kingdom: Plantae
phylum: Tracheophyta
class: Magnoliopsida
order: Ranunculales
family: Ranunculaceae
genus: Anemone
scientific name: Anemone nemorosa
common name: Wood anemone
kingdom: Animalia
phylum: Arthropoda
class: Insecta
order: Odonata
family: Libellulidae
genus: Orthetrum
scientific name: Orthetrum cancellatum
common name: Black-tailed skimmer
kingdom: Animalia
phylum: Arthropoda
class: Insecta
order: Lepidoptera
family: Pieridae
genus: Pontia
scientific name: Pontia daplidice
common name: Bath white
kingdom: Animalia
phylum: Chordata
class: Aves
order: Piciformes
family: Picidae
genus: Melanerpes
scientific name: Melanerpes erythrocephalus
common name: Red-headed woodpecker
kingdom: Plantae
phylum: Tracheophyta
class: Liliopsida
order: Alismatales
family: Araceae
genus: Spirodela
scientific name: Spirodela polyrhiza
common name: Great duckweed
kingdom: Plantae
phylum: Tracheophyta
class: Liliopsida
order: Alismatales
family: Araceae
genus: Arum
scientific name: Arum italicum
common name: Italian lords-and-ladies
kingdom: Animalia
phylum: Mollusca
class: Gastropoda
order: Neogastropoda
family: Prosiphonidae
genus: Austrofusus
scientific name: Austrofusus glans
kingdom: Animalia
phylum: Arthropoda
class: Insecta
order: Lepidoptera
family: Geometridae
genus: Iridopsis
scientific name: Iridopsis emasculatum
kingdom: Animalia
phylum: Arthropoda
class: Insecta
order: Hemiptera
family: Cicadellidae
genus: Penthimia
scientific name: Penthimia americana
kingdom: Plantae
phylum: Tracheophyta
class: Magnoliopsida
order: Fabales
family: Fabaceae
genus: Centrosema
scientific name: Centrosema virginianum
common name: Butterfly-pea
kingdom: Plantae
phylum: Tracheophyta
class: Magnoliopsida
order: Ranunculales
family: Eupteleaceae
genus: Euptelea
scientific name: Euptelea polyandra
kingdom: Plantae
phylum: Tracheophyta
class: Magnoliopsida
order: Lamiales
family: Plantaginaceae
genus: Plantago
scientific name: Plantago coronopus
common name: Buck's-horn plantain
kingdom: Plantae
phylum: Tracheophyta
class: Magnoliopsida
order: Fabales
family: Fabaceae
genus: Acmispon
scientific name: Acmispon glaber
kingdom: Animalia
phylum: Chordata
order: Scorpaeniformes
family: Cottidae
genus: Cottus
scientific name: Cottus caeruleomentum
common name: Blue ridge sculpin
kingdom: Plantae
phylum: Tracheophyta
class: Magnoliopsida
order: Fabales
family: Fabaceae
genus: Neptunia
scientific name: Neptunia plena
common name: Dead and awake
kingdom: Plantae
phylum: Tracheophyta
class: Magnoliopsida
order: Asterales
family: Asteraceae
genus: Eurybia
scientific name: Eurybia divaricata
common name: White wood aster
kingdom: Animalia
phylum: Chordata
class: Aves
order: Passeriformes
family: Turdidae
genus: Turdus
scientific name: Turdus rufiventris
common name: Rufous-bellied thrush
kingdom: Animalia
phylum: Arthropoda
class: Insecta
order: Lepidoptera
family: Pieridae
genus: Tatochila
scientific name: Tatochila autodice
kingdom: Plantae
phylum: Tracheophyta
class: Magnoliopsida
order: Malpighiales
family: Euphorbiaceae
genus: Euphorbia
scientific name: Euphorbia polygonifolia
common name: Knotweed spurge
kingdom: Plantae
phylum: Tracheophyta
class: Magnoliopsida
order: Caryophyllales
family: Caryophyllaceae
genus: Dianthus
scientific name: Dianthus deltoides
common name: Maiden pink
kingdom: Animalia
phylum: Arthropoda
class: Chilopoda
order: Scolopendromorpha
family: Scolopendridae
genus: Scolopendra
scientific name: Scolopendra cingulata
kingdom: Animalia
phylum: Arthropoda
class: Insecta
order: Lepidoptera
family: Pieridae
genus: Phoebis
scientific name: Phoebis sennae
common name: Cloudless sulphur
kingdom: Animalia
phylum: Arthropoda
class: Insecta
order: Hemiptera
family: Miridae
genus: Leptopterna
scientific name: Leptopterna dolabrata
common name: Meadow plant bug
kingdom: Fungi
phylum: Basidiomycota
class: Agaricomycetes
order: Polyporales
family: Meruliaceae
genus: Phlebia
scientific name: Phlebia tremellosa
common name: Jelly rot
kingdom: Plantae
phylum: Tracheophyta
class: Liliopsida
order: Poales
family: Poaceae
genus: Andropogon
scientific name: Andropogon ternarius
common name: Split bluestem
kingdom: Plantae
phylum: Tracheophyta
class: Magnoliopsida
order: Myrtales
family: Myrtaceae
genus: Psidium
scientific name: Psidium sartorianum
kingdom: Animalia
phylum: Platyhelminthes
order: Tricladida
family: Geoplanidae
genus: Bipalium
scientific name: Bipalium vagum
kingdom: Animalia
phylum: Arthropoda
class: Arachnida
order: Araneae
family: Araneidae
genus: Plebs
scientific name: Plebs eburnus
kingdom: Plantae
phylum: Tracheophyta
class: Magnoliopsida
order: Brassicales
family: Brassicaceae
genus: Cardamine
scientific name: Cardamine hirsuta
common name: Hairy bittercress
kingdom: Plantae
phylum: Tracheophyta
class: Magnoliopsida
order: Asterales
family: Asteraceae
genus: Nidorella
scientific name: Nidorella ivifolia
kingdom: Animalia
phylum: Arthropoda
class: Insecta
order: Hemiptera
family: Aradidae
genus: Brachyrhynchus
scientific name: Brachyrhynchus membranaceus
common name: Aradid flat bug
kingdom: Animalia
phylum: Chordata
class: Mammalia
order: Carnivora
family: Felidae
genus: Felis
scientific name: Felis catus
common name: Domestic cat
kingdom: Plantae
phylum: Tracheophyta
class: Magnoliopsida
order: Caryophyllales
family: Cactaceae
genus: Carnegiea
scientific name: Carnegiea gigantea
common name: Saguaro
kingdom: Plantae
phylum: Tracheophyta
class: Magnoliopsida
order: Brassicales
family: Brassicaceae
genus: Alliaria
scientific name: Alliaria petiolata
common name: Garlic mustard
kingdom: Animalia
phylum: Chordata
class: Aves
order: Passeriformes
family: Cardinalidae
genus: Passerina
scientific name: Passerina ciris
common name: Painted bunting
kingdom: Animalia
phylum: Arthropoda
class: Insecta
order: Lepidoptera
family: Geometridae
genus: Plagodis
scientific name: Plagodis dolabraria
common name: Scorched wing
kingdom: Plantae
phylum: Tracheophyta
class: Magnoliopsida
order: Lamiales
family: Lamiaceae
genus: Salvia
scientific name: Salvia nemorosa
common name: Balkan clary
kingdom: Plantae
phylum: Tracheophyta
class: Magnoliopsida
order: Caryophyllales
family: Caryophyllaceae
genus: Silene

> Work to be completed: Lay out the records as a numbered list, one line per item and no blank lines. Start at the beginning of the records and go up to and including the line with "phylum: Mollusca".

> Task response:
1. kingdom: Plantae
2. phylum: Tracheophyta
3. class: Magnoliopsida
4. order: Ranunculales
5. family: Ranunculaceae
6. genus: Anemone
7. scientific name: Anemone nemorosa
8. common name: Wood anemone
9. kingdom: Animalia
10. phylum: Arthropoda
11. class: Insecta
12. order: Odonata
13. family: Libellulidae
14. genus: Orthetrum
15. scientific name: Orthetrum cancellatum
16. common name: Black-tailed skimmer
17. kingdom: Animalia
18. phylum: Arthropoda
19. class: Insecta
20. order: Lepidoptera
21. family: Pieridae
22. genus: Pontia
23. scientific name: Pontia daplidice
24. common name: Bath white
25. kingdom: Animalia
26. phylum: Chordata
27. class: Aves
28. order: Piciformes
29. family: Picidae
30. genus: Melanerpes
31. scientific name: Melanerpes erythrocephalus
32. common name: Red-headed woodpecker
33. kingdom: Plantae
34. phylum: Tracheophyta
35. class: Liliopsida
36. order: Alismatales
37. family: Araceae
38. genus: Spirodela
39. scientific name: Spirodela polyrhiza
40. common name: Great duckweed
41. kingdom: Plantae
42. phylum: Tracheophyta
43. class: Liliopsida
44. order: Alismatales
45. family: Araceae
46. genus: Arum
47. scientific name: Arum italicum
48. common name: Italian lords-and-ladies
49. kingdom: Animalia
50. phylum: Mollusca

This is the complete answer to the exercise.